**Task description:**
Leave out all pictures while you copy the lines exactly from the one with "text_box [1390, 599, 1567, 910]" through the last line of the listing.

===

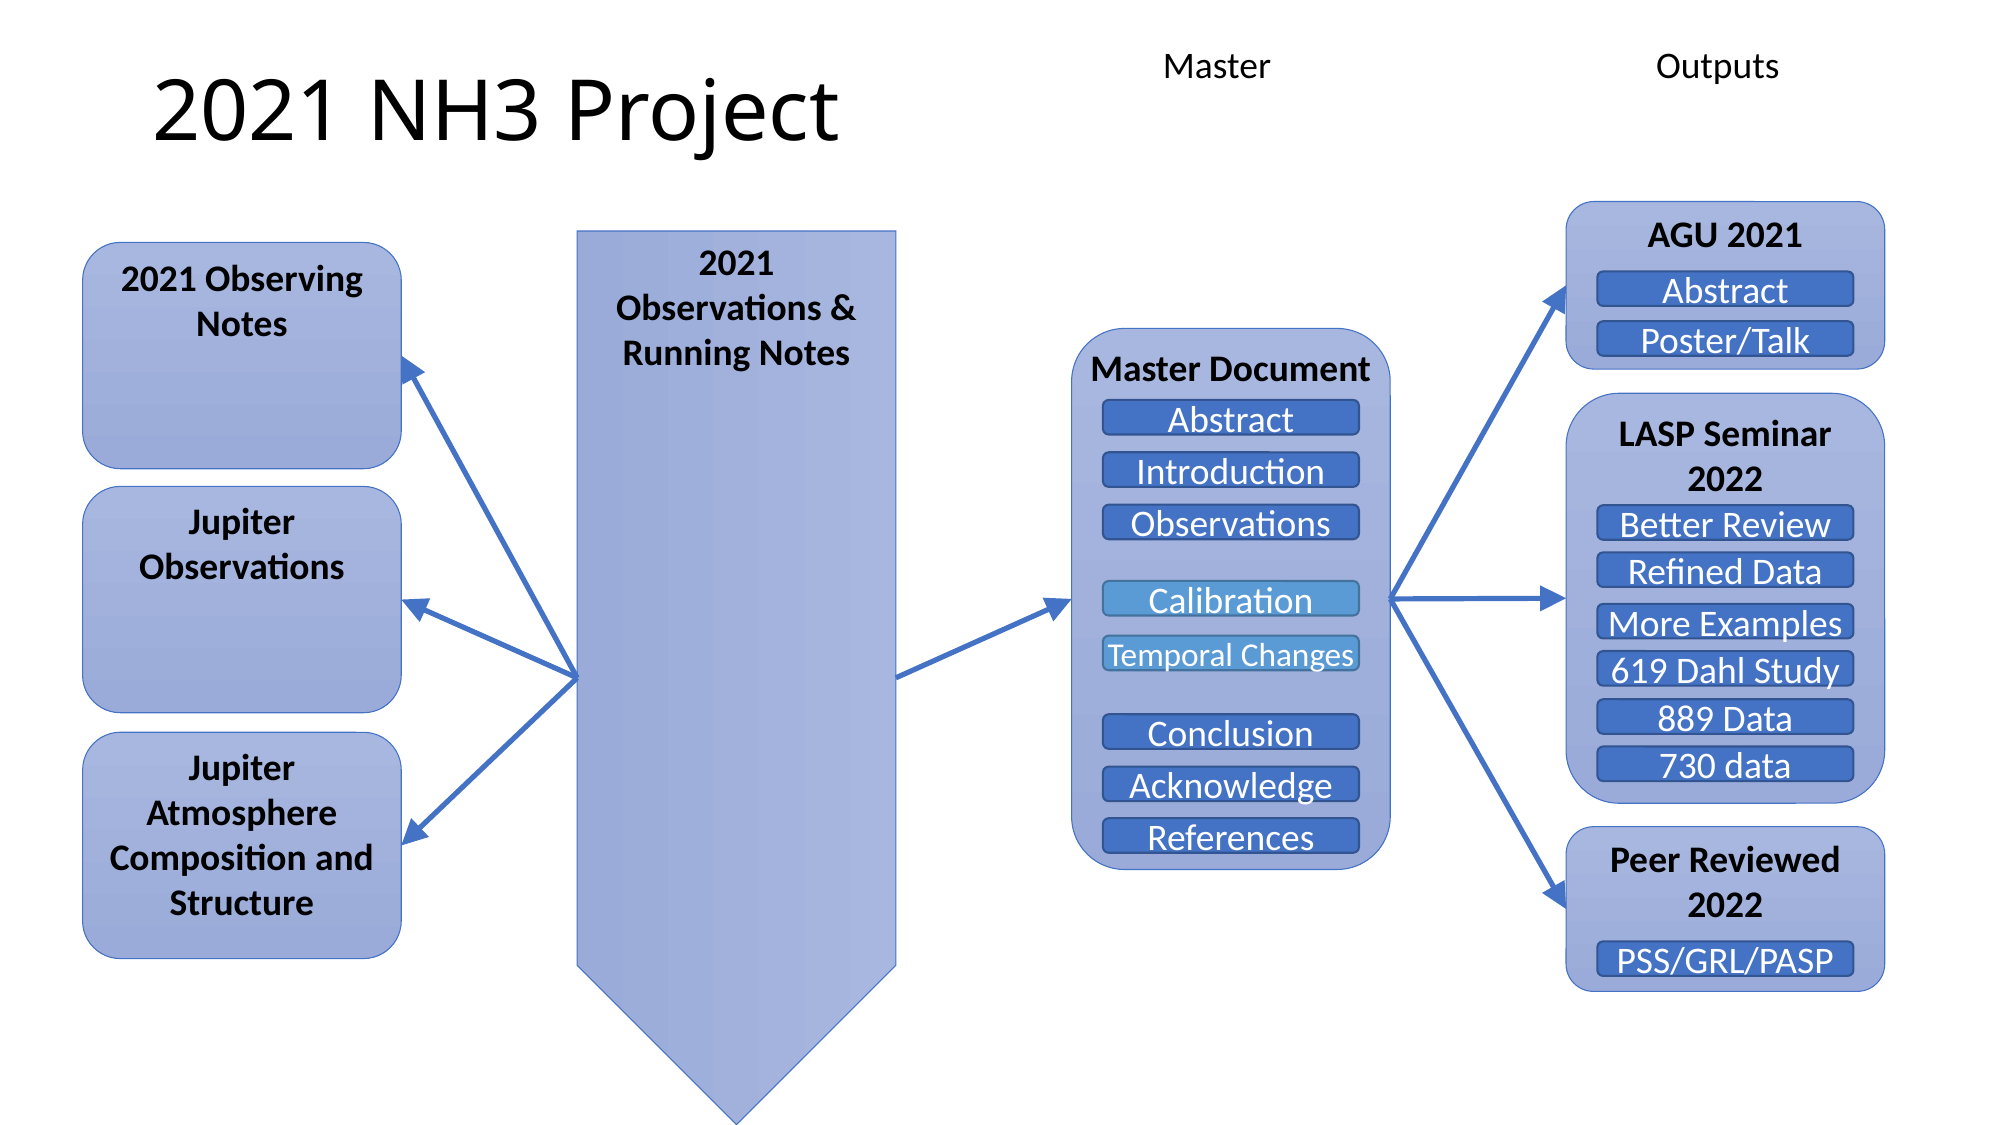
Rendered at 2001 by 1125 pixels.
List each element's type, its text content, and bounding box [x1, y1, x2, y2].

text_box 2021 Observations & Running Notes [576, 230, 897, 1125]
text_box Conclusion [1101, 713, 1361, 750]
text_box 2021 Observing Notes [82, 241, 402, 470]
text_box Calibration [1101, 579, 1361, 617]
text_box Master Document [1071, 327, 1390, 871]
text_box 889 Data [1596, 698, 1855, 735]
text_box Introduction [1101, 451, 1361, 488]
text_box Master [1148, 33, 1314, 95]
text_box Abstract [1596, 270, 1855, 307]
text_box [1390, 285, 1567, 598]
text_box Jupiter Atmosphere Composition and Structure [82, 731, 402, 960]
text_box PSS/GRL/PASP [1596, 940, 1855, 977]
text_box Temporal Changes [1101, 634, 1361, 672]
text_box LASP Seminar 2022 [1567, 392, 1886, 804]
text_box AGU 2021 [1565, 200, 1886, 370]
text_box Refined Data [1596, 551, 1855, 588]
text_box Better Review [1596, 504, 1855, 541]
text_box Jupiter Observations [82, 485, 401, 714]
text_box 619 Dahl Study [1596, 649, 1855, 687]
text_box Outputs [1641, 33, 1807, 95]
text_box Observations [1101, 503, 1361, 541]
text_box References [1101, 817, 1361, 854]
text_box 730 data [1596, 745, 1855, 783]
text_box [401, 598, 578, 846]
text_box Abstract [1101, 398, 1361, 436]
text_box Peer Reviewed 2022 [1565, 826, 1886, 992]
text_box Acknowledge [1101, 765, 1361, 803]
title 2021 NH3 Project [137, 59, 1128, 166]
text_box More Examples [1596, 602, 1855, 640]
text_box Poster/Talk [1596, 320, 1855, 357]
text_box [1390, 599, 1567, 910]
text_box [401, 355, 578, 598]
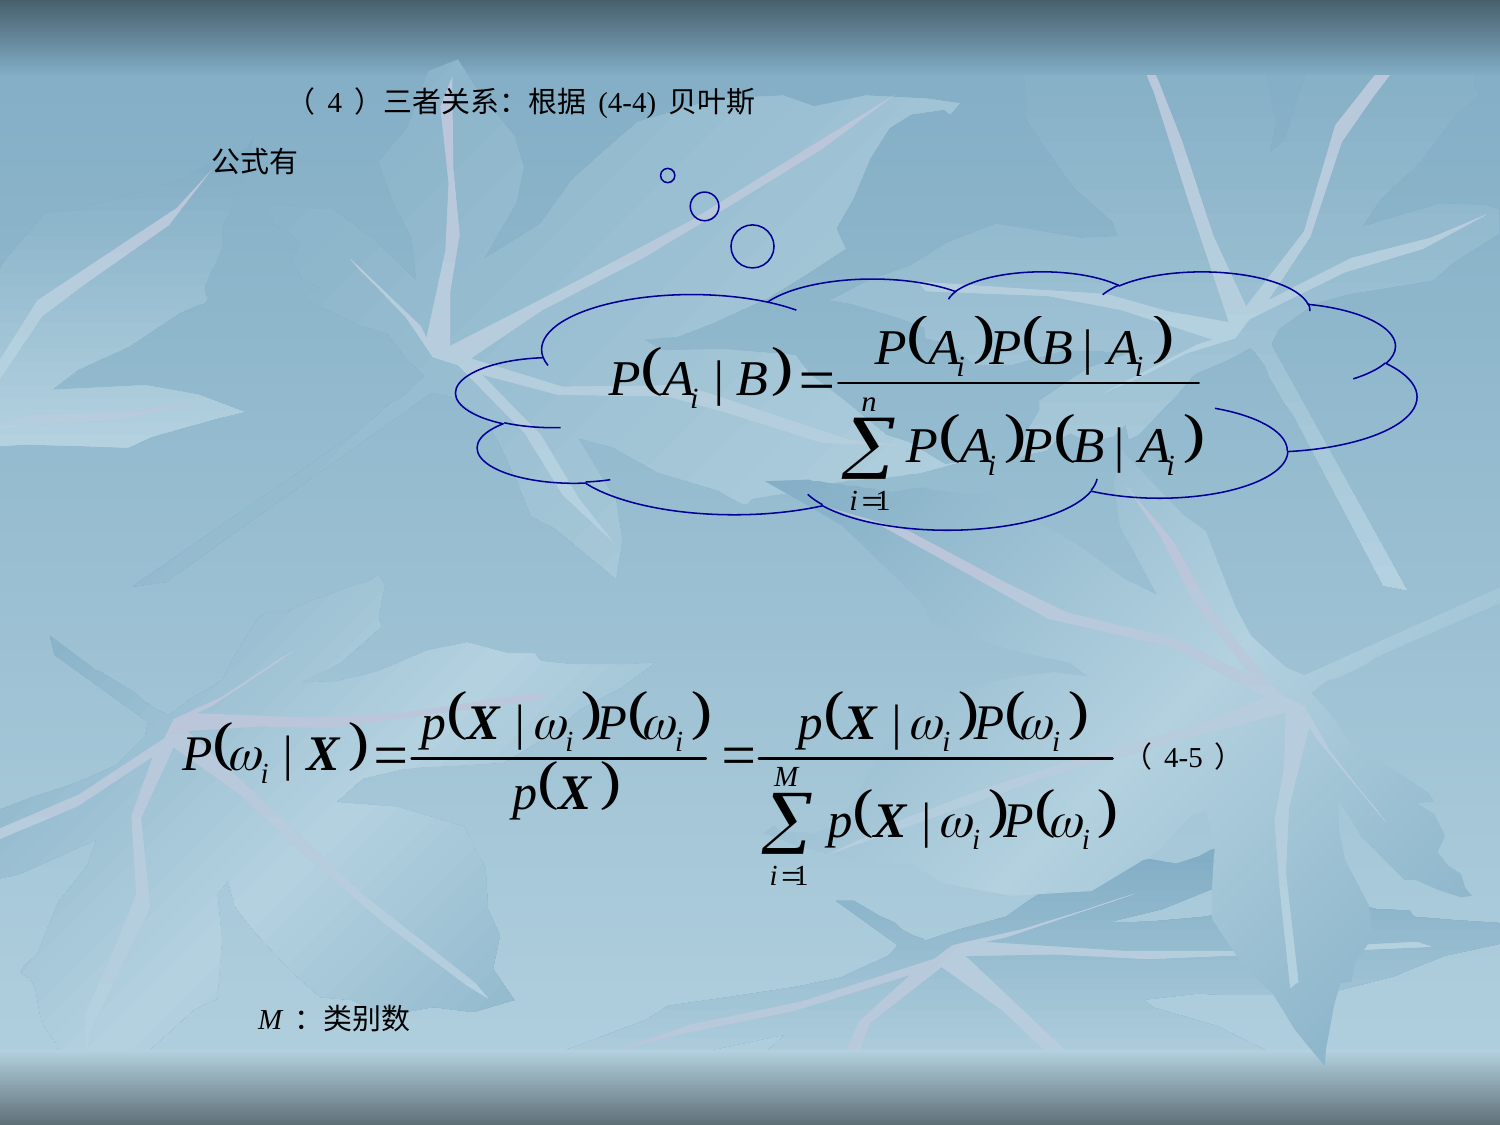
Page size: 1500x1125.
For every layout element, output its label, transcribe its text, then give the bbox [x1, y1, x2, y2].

===

**Output for this exercise:**
text_box [1390, 599, 1567, 910]
text_box [401, 355, 578, 598]
Page size: 1500x1125.
For every layout element, output its label, transcribe its text, then give the bbox [x1, y1, x2, y2].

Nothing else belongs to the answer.